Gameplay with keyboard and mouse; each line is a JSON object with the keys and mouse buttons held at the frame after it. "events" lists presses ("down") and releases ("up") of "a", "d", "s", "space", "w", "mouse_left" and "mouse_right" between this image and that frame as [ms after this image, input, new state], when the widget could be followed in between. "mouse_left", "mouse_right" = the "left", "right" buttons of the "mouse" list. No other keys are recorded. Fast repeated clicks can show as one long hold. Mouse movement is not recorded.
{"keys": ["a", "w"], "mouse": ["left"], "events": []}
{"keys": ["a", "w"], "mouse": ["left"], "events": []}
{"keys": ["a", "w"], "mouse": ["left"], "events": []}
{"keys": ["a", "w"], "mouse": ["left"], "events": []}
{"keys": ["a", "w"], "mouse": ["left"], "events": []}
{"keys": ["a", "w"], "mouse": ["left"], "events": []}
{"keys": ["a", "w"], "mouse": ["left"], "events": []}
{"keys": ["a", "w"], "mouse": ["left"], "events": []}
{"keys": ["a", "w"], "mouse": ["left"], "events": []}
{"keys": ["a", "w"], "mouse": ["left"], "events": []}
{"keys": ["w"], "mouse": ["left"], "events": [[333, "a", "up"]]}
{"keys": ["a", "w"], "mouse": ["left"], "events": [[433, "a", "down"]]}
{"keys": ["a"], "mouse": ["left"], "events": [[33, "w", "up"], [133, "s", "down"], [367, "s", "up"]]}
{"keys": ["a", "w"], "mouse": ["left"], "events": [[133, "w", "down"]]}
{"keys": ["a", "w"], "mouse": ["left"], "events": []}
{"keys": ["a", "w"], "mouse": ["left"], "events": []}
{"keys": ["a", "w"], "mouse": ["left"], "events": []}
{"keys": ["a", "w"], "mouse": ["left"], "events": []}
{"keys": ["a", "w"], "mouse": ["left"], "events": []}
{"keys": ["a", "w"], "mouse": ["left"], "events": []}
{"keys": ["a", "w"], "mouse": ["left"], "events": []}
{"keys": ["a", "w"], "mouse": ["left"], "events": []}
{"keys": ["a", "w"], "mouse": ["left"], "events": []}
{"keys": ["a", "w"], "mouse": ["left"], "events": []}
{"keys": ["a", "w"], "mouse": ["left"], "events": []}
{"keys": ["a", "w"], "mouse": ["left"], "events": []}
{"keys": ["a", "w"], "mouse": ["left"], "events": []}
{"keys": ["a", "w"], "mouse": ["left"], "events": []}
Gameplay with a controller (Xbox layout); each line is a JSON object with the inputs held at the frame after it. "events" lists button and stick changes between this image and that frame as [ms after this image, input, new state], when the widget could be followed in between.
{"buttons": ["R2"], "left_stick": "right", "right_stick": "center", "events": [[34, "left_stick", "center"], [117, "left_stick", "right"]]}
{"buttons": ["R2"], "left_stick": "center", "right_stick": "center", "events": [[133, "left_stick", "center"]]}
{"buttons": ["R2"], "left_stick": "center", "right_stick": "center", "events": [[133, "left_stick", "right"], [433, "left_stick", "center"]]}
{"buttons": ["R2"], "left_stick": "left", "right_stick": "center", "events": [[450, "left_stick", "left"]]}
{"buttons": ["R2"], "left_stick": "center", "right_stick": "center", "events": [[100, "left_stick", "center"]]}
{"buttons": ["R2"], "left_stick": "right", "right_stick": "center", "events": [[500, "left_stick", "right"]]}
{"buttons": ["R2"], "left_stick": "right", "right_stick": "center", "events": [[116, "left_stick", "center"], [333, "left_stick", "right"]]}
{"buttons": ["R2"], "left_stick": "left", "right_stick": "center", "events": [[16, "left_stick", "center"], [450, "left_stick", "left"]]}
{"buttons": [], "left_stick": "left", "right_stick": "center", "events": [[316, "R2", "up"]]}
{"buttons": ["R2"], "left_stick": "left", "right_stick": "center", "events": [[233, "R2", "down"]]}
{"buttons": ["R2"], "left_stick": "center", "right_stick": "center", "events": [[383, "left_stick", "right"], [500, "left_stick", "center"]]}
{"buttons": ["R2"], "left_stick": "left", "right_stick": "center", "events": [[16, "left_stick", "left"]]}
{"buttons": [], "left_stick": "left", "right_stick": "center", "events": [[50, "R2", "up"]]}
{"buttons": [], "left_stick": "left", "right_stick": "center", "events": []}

----

Problem statement
After reading through the material, print all of it again exactly.

Written response
Gameplay with keyboard and mouse; each line is a JSON object with the keys and mouse buttons held at the frame after it. "events" lists presses ("down") and releases ("up") of "a", "d", "s", "space", "w", "mouse_left" and "mouse_right" between this image and that frame as [ms after this image, input, new state], when the widget could be followed in between. "mouse_left", "mouse_right" = the "left", "right" buttons of the "mouse" list. No other keys are recorded. Fast repeated clicks can show as one long hold. Mouse movement is not recorded.
{"keys": ["a", "w"], "mouse": ["left"], "events": []}
{"keys": ["a", "w"], "mouse": ["left"], "events": []}
{"keys": ["a", "w"], "mouse": ["left"], "events": []}
{"keys": ["a", "w"], "mouse": ["left"], "events": []}
{"keys": ["a", "w"], "mouse": ["left"], "events": []}
{"keys": ["a", "w"], "mouse": ["left"], "events": []}
{"keys": ["a", "w"], "mouse": ["left"], "events": []}
{"keys": ["a", "w"], "mouse": ["left"], "events": []}
{"keys": ["a", "w"], "mouse": ["left"], "events": []}
{"keys": ["a", "w"], "mouse": ["left"], "events": []}
{"keys": ["w"], "mouse": ["left"], "events": [[333, "a", "up"]]}
{"keys": ["a", "w"], "mouse": ["left"], "events": [[433, "a", "down"]]}
{"keys": ["a"], "mouse": ["left"], "events": [[33, "w", "up"], [133, "s", "down"], [367, "s", "up"]]}
{"keys": ["a", "w"], "mouse": ["left"], "events": [[133, "w", "down"]]}
{"keys": ["a", "w"], "mouse": ["left"], "events": []}
{"keys": ["a", "w"], "mouse": ["left"], "events": []}
{"keys": ["a", "w"], "mouse": ["left"], "events": []}
{"keys": ["a", "w"], "mouse": ["left"], "events": []}
{"keys": ["a", "w"], "mouse": ["left"], "events": []}
{"keys": ["a", "w"], "mouse": ["left"], "events": []}
{"keys": ["a", "w"], "mouse": ["left"], "events": []}
{"keys": ["a", "w"], "mouse": ["left"], "events": []}
{"keys": ["a", "w"], "mouse": ["left"], "events": []}
{"keys": ["a", "w"], "mouse": ["left"], "events": []}
{"keys": ["a", "w"], "mouse": ["left"], "events": []}
{"keys": ["a", "w"], "mouse": ["left"], "events": []}
{"keys": ["a", "w"], "mouse": ["left"], "events": []}
{"keys": ["a", "w"], "mouse": ["left"], "events": []}
Gameplay with a controller (Xbox layout); each line is a JSON object with the inputs held at the frame after it. "events" lists button and stick changes between this image and that frame as [ms after this image, input, new state], when the widget could be followed in between.
{"buttons": ["R2"], "left_stick": "right", "right_stick": "center", "events": [[34, "left_stick", "center"], [117, "left_stick", "right"]]}
{"buttons": ["R2"], "left_stick": "center", "right_stick": "center", "events": [[133, "left_stick", "center"]]}
{"buttons": ["R2"], "left_stick": "center", "right_stick": "center", "events": [[133, "left_stick", "right"], [433, "left_stick", "center"]]}
{"buttons": ["R2"], "left_stick": "left", "right_stick": "center", "events": [[450, "left_stick", "left"]]}
{"buttons": ["R2"], "left_stick": "center", "right_stick": "center", "events": [[100, "left_stick", "center"]]}
{"buttons": ["R2"], "left_stick": "right", "right_stick": "center", "events": [[500, "left_stick", "right"]]}
{"buttons": ["R2"], "left_stick": "right", "right_stick": "center", "events": [[116, "left_stick", "center"], [333, "left_stick", "right"]]}
{"buttons": ["R2"], "left_stick": "left", "right_stick": "center", "events": [[16, "left_stick", "center"], [450, "left_stick", "left"]]}
{"buttons": [], "left_stick": "left", "right_stick": "center", "events": [[316, "R2", "up"]]}
{"buttons": ["R2"], "left_stick": "left", "right_stick": "center", "events": [[233, "R2", "down"]]}
{"buttons": ["R2"], "left_stick": "center", "right_stick": "center", "events": [[383, "left_stick", "right"], [500, "left_stick", "center"]]}
{"buttons": ["R2"], "left_stick": "left", "right_stick": "center", "events": [[16, "left_stick", "left"]]}
{"buttons": [], "left_stick": "left", "right_stick": "center", "events": [[50, "R2", "up"]]}
{"buttons": [], "left_stick": "left", "right_stick": "center", "events": []}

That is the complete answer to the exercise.